A new state law that will be implemented next year will force hunters and others who operate ATVs on public land to purchase a permit sticker, proceeds from which will go to develop ATV parks and trails in the state.
Herein lies the rub: such a park currently being proposed in west-central Illinois would displace a popular public hunting site.
Hunters and landowners near the Buckhorn Unit of Siloam Springs State Park are taking exception to the proposed ATV park, which would be funded mostly with federal money via DNR’s Recreational Trails Program.
The Buckhorn Unit, located six miles south of Timewell off Route 24, about nine miles north of Route 104, contains roughly 2,200 acres of huntable land in Brown County.
It was acquired by the state in 2001 and is used by deer, turkey, dove, rabbit, squirrel and raccoon hunters.

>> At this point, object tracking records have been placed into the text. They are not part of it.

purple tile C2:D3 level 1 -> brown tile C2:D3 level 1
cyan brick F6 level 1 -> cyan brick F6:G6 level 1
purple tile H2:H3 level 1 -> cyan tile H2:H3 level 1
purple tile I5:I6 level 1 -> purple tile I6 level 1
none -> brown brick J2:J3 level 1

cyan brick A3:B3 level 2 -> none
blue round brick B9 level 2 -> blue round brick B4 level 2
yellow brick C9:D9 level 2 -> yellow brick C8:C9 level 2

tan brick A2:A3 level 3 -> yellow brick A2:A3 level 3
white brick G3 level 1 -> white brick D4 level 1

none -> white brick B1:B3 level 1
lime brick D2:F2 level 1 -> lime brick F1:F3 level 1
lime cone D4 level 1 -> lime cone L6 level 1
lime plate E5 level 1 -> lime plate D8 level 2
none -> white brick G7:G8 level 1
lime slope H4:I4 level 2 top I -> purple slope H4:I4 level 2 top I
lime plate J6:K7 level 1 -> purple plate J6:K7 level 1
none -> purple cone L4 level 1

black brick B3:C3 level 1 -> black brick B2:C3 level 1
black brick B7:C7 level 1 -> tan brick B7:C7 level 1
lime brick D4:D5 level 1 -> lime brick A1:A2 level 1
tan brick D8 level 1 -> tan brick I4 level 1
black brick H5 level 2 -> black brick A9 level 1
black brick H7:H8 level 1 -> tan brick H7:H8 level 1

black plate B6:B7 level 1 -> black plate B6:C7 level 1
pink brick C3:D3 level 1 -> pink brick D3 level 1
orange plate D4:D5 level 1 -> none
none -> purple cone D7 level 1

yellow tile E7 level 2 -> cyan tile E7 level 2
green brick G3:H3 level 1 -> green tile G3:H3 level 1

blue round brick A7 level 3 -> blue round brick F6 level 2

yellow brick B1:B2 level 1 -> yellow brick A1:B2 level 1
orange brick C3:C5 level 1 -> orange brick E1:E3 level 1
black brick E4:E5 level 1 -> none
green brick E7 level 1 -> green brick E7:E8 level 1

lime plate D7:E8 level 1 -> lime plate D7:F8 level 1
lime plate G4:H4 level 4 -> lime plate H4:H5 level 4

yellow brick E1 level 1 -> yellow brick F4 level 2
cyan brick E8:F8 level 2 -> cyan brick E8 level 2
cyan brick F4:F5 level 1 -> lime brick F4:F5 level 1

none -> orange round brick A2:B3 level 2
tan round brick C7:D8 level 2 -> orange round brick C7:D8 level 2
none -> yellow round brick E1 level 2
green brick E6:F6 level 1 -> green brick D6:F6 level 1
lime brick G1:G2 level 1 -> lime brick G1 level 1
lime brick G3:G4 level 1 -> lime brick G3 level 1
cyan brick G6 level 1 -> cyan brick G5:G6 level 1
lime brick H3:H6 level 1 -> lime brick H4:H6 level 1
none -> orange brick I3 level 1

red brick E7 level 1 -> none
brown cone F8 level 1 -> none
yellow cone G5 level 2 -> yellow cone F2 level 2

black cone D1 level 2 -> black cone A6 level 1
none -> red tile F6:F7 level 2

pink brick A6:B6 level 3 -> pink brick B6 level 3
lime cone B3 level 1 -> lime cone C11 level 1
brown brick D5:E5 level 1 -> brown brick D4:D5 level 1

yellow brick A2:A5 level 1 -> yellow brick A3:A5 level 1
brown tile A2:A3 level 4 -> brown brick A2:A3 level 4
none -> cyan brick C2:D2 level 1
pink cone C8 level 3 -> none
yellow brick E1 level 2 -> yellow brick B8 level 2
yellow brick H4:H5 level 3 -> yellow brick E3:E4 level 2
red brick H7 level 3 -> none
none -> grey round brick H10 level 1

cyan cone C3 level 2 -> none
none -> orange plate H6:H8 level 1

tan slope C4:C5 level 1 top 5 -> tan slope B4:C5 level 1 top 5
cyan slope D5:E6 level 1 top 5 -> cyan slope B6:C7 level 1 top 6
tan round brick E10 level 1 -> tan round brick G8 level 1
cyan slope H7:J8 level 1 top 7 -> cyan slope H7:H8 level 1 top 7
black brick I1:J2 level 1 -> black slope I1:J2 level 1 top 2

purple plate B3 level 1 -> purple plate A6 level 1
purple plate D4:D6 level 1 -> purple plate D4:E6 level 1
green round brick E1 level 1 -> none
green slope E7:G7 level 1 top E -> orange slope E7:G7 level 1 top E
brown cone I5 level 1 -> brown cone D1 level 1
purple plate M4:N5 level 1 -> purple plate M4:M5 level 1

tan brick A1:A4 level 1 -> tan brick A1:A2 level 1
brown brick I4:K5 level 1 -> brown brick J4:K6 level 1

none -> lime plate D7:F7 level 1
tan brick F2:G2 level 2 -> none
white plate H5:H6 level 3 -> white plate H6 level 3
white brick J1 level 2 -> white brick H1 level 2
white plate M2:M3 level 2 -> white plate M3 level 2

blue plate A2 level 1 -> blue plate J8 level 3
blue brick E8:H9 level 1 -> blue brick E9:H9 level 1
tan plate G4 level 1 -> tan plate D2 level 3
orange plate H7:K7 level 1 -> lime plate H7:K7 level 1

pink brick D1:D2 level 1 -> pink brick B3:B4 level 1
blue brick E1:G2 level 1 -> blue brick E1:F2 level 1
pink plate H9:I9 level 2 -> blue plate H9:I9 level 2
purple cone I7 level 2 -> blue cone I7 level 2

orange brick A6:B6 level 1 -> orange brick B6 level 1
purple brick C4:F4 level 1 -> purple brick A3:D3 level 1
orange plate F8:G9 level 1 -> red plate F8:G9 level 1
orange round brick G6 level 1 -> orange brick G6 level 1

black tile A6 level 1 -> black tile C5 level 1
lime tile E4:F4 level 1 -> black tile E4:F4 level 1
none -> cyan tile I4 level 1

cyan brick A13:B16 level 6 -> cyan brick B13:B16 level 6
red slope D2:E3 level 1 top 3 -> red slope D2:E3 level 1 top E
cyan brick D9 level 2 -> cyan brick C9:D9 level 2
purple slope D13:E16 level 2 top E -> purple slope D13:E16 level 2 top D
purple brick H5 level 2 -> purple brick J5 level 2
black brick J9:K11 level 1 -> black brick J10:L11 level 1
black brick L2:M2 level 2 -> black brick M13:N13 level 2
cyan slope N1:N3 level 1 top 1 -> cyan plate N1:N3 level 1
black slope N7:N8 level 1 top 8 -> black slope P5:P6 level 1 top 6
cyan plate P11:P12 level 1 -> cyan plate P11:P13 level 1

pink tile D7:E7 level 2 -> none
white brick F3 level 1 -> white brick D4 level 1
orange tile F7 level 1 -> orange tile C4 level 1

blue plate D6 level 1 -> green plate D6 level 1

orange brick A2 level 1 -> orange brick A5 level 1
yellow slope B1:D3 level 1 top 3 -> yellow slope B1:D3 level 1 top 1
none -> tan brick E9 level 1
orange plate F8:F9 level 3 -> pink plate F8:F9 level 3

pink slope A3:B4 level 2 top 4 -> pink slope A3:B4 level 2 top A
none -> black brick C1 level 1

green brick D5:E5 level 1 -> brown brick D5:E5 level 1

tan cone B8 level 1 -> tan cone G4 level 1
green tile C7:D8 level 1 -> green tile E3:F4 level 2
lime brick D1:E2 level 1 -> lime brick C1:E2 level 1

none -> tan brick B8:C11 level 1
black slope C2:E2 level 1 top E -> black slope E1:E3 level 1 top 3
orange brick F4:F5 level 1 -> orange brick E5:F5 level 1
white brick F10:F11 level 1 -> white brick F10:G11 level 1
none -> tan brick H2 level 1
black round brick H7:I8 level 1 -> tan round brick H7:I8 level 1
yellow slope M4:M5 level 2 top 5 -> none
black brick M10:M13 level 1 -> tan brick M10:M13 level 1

Hunting groups are strongly opposed to the notion of the site being used for the ATV park because of the scarcity of public hunting land in the state.
“We [Illinois] are already ranked at the bottom when it comes to public hunting access, and now to take away from that? It doesn’t make sense,” Lynn Wilcox, president of the Illinois Bowhunters Society, said.
The Illinois Federation for Outdoor Resources, a coalition of sportsmen’s groups, is not necessarily in opposition to ATV parks – as long as they don’t interfere with hunting opportunities.
Logistics of the Buckhorn site are also in question.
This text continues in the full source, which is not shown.